The required output is the lines below from the line containing "complicados e, com" to the line containing "terceirização de uma equipe de recebimento!", inclusive, retyped exactly. No other lines belong in it.
----- RECORDS FOR THE TASK
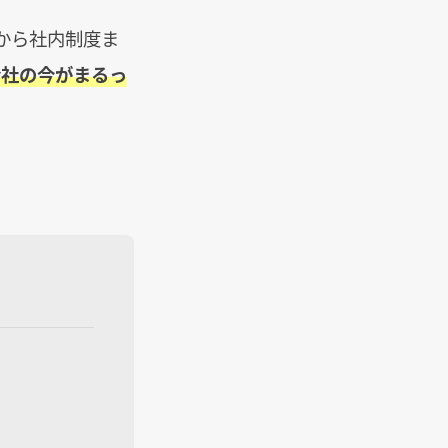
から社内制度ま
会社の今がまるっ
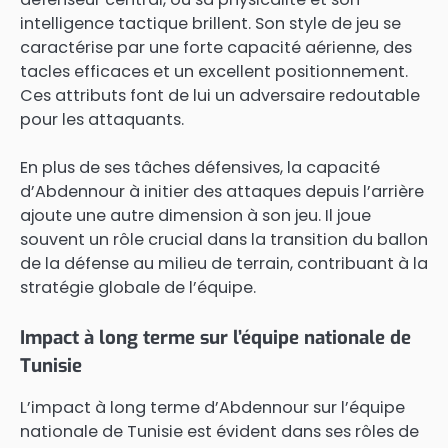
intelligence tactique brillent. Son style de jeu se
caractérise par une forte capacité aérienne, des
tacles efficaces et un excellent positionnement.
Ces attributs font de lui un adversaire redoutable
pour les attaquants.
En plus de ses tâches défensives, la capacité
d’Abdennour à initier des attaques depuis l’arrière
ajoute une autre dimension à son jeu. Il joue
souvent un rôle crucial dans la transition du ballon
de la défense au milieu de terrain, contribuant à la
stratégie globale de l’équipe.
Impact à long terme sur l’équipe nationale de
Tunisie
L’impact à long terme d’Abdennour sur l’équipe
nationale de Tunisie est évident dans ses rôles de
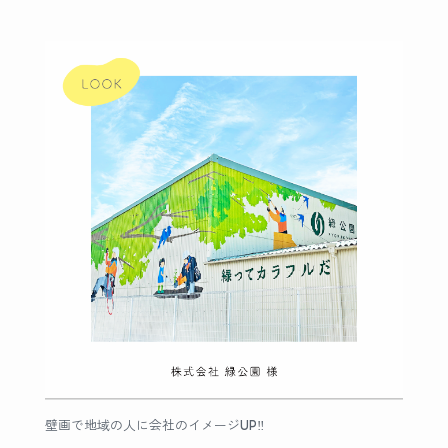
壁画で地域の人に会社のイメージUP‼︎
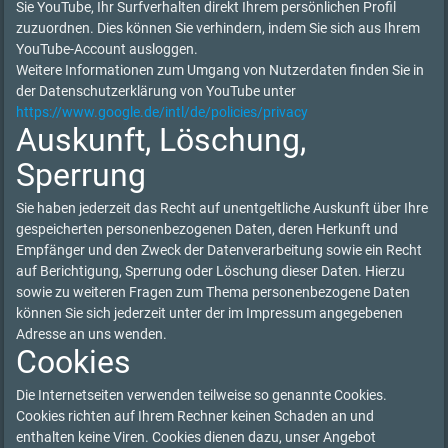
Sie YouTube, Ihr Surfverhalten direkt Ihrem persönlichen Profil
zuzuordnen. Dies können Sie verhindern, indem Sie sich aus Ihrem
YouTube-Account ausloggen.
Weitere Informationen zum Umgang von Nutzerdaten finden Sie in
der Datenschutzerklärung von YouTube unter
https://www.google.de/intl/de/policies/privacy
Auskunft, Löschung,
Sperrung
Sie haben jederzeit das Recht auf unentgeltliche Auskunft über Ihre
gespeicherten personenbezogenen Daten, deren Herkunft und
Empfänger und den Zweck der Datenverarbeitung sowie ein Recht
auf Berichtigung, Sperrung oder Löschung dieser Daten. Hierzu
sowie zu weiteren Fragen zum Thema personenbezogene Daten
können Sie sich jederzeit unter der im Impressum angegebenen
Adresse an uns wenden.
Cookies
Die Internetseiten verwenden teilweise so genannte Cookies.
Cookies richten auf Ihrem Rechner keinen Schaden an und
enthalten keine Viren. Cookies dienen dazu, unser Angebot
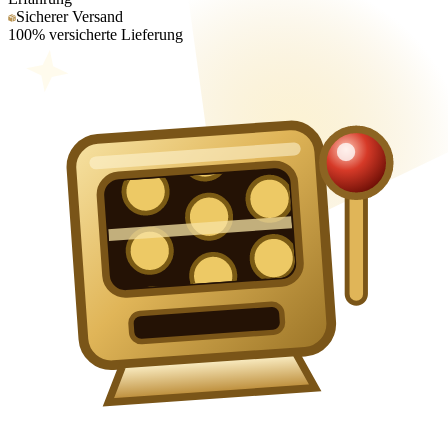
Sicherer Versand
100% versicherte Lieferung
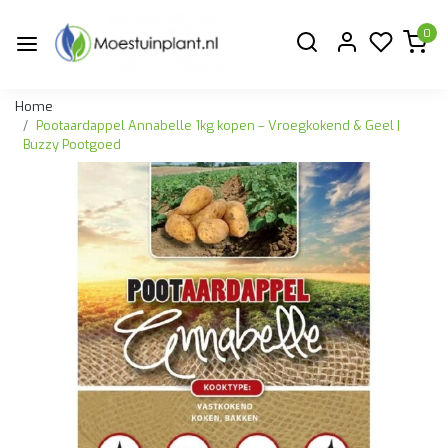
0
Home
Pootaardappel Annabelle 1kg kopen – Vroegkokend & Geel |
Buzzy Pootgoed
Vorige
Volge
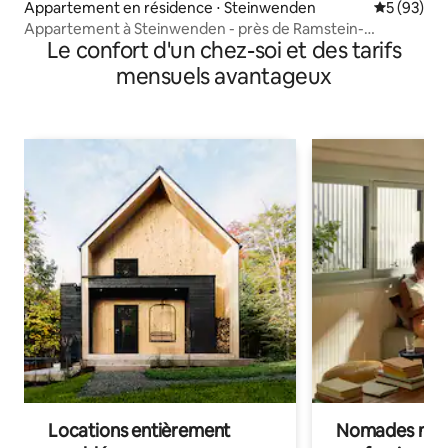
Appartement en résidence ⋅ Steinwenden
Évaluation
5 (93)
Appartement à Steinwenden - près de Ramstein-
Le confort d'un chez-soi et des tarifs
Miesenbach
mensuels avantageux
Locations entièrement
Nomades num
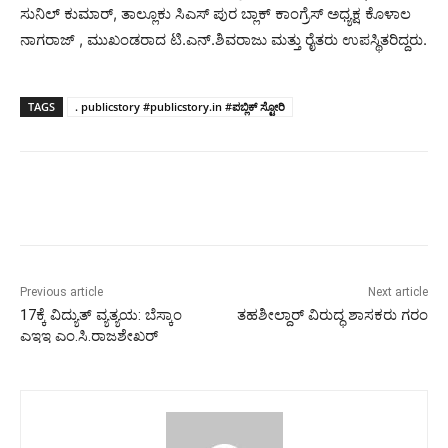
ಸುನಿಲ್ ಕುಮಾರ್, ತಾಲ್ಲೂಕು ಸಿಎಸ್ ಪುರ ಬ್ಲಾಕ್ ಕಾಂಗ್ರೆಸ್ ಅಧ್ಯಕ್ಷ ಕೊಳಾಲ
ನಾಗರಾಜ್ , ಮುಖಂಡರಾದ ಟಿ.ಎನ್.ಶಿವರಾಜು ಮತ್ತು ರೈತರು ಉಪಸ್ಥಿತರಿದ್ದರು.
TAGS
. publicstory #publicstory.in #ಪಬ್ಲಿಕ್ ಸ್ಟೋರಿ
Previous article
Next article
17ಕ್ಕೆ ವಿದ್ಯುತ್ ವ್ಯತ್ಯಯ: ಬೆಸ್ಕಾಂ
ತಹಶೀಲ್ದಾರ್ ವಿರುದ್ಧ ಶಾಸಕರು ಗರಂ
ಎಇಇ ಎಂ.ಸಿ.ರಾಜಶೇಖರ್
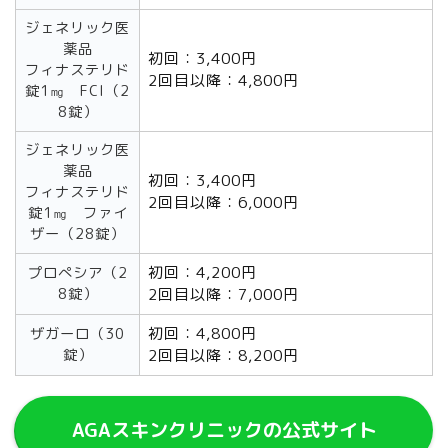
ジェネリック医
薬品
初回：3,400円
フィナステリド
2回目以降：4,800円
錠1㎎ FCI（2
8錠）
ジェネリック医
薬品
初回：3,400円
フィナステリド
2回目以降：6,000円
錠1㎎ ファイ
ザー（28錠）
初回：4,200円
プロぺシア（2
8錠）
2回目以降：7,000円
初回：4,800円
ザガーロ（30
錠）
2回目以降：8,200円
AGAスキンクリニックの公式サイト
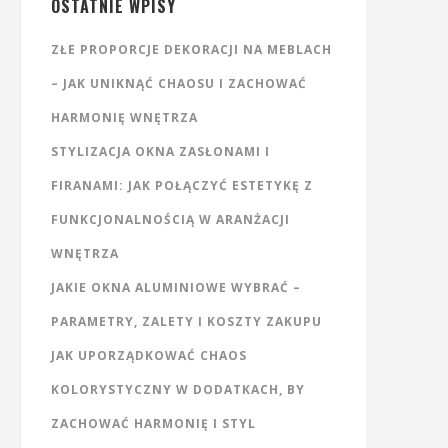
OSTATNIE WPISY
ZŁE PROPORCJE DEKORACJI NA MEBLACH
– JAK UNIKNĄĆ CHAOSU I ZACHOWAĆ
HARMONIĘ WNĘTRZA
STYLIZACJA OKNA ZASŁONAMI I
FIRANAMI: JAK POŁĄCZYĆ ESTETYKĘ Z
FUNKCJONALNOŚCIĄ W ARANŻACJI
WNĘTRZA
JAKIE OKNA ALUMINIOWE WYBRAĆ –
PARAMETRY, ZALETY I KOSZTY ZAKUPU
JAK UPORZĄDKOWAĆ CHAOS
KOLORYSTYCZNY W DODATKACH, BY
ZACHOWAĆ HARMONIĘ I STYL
----------
----- RECORDS FOR THE TASK
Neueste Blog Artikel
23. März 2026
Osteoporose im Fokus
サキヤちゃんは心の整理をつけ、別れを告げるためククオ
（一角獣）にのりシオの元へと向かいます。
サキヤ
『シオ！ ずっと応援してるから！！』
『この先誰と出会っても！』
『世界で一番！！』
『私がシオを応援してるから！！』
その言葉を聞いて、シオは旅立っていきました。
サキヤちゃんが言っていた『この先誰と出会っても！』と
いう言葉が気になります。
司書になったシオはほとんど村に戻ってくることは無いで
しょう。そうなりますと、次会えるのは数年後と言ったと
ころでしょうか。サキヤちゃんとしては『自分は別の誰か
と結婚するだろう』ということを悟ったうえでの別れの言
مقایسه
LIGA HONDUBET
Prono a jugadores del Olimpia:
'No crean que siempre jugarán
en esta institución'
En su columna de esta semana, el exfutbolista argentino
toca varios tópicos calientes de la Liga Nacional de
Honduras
----------
----- RECORDS FOR THE TASK
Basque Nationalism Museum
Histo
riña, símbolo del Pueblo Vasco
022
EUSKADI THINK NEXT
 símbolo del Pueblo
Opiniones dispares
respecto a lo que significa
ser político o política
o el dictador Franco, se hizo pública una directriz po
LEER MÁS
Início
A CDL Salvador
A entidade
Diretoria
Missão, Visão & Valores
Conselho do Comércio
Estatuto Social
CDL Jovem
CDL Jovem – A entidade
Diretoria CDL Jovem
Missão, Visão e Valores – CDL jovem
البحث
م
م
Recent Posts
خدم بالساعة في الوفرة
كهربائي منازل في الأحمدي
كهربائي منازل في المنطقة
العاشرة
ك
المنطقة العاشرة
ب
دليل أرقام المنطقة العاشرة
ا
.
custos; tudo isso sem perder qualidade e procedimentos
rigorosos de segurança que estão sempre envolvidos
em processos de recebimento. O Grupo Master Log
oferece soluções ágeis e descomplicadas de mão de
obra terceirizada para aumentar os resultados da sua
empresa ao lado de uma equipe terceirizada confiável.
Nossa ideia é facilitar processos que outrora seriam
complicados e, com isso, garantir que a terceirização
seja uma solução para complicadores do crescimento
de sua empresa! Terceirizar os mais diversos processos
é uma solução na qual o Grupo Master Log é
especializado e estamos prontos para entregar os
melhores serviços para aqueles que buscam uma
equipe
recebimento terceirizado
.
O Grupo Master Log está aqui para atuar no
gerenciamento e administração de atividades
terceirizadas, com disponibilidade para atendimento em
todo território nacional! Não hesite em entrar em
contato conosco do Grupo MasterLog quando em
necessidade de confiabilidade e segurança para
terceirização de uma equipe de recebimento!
----------
*WRITTEN ANSWER*.
complicados e, com isso, garantir que a terceirização
seja uma solução para complicadores do crescimento
de sua empresa! Terceirizar os mais diversos processos
é uma solução na qual o Grupo Master Log é
especializado e estamos prontos para entregar os
melhores serviços para aqueles que buscam uma
equipe
recebimento terceirizado
.
O Grupo Master Log está aqui para atuar no
gerenciamento e administração de atividades
terceirizadas, com disponibilidade para atendimento em
todo território nacional! Não hesite em entrar em
contato conosco do Grupo MasterLog quando em
necessidade de confiabilidade e segurança para
terceirização de uma equipe de recebimento!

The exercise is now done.